What’s the purpose of a reflection? Certainly not to point to the reflection itself. If you’ve ever seen a reflection, you know that it’s single purpose is to point to the thing that it’s reflecting. If we’ve been made in God’s image, we know that we reflect a part of Who God is and therefore were made to point back to Him.

I’m convinced that so often we shy away from who God has made us to be instead of rejoicing in our identity as His image bearers. So what makes you….you? What do you love? What are you passionate about? What do you enjoy? For example, I love music, adventures, perfection, and laughing. All of these qualities about me reflect Who God is. Just think about all the people in the world, past and present. Think about how diverse and incredibly unique each one is, each one made to reflect the image of God in varying ways. 

However, because of sin, our purpose of glorifying God has been turned upside down. Instead of using our qualities to point to God, we point to ourselves by either taking pride in who we are on our own or wallowing in self-pity because we’re not as good as we think we should be.
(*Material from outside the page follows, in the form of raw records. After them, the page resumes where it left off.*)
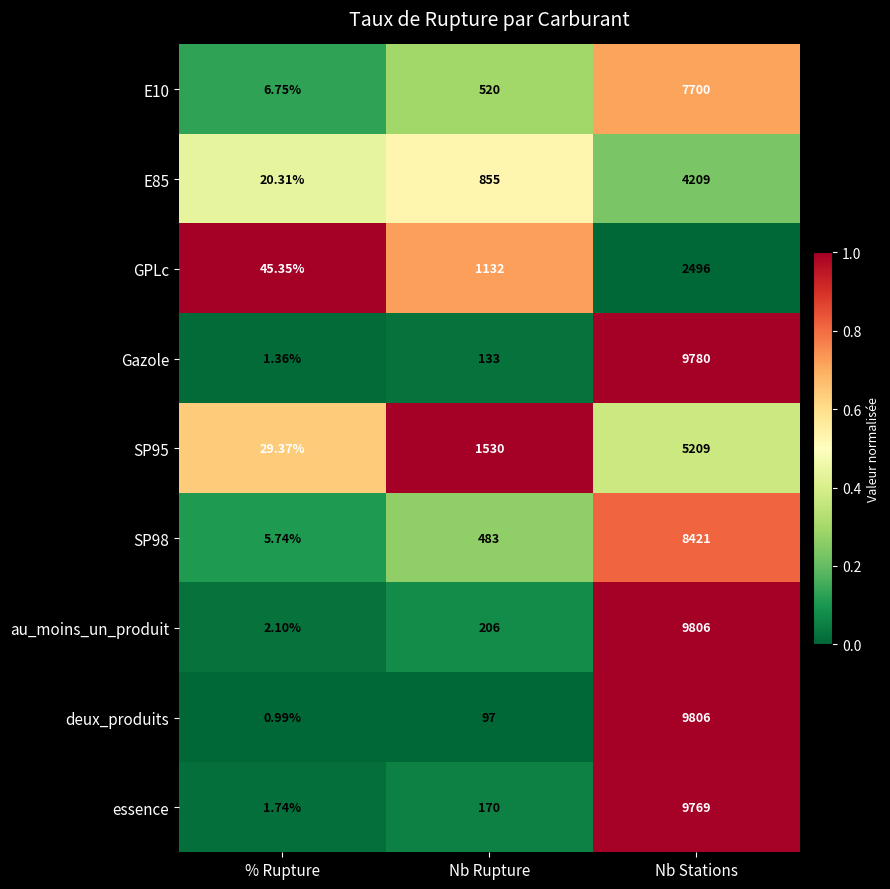

At which category does the chart reach its minimum across all series?

% Rupture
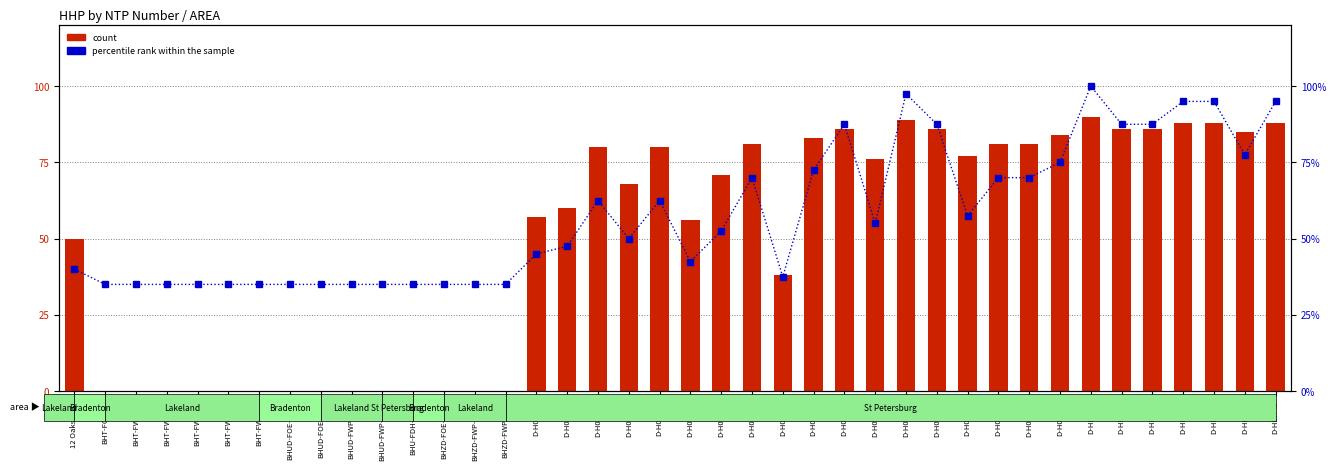

Which has a higher value, D-HDH41 or D-H0223C?

D-HDH41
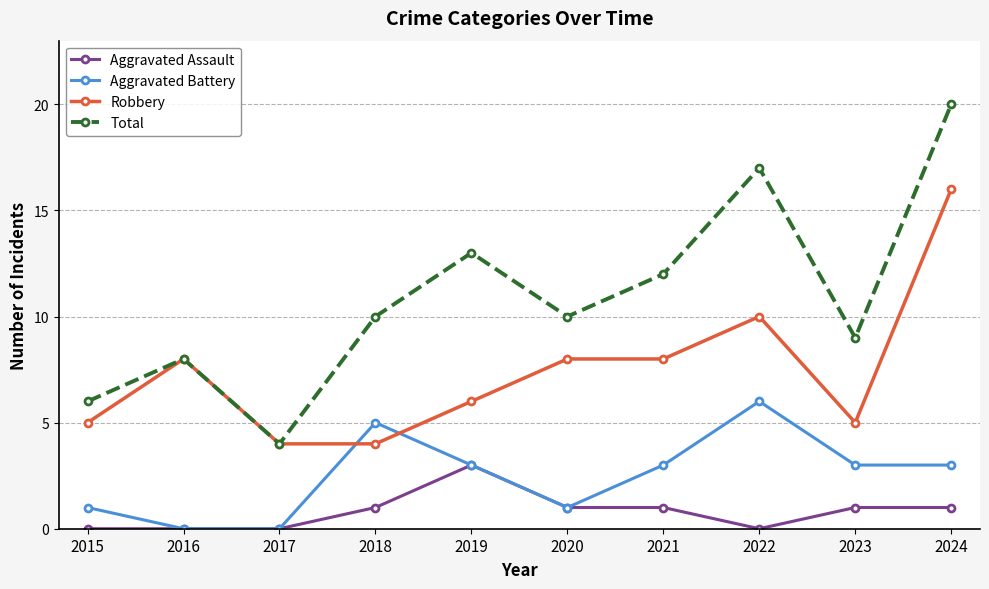

True or false: Aggravated Assault has a value of 2 at 2020.

False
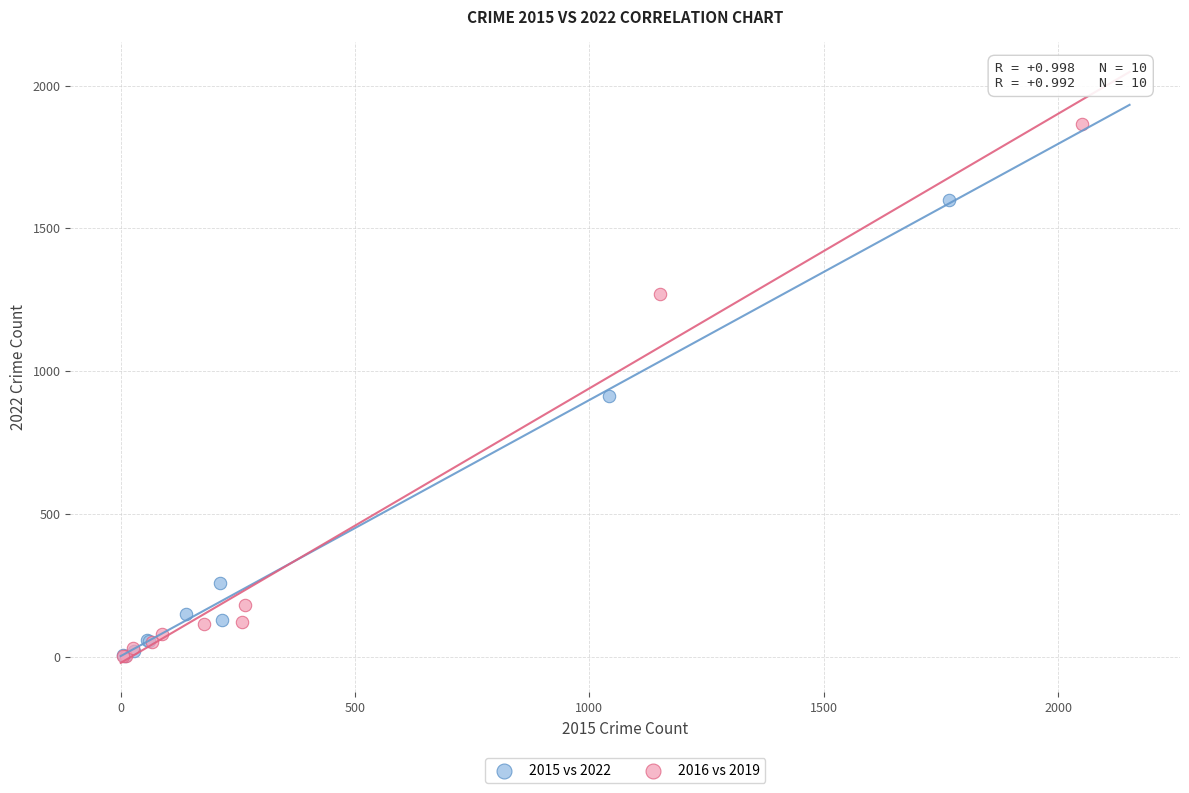

What are all the series names shown in the legend?

2015 vs 2022, 2016 vs 2019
However, through the gospel, Jesus has provided the way to restore us back to the joy of fulfilling our original purpose. By surrendering to Christ, He gives us new life. In Him, we find not the extinguishing of ourselves, but rather the awakening of ourselves as we see our lives and the qualities that make us unique as part of a greater purpose: to point others to the glory of God. When we see ourselves through this perspective, we can’t look down on ourselves or puff ourselves up in pride. All we can do is rejoice in the wonder of our Creator Who made us in His very image! 

So let’s take who we are and live vibrantly. Let’s use everything about ourselves (our gifts, talents, personality, passions, ideas, and dreams) to love Jesus more and to point others to Him. WE are God’s image bearers, created to reflect a part of Who He is–that’s an incredible truth worth rejoicing in!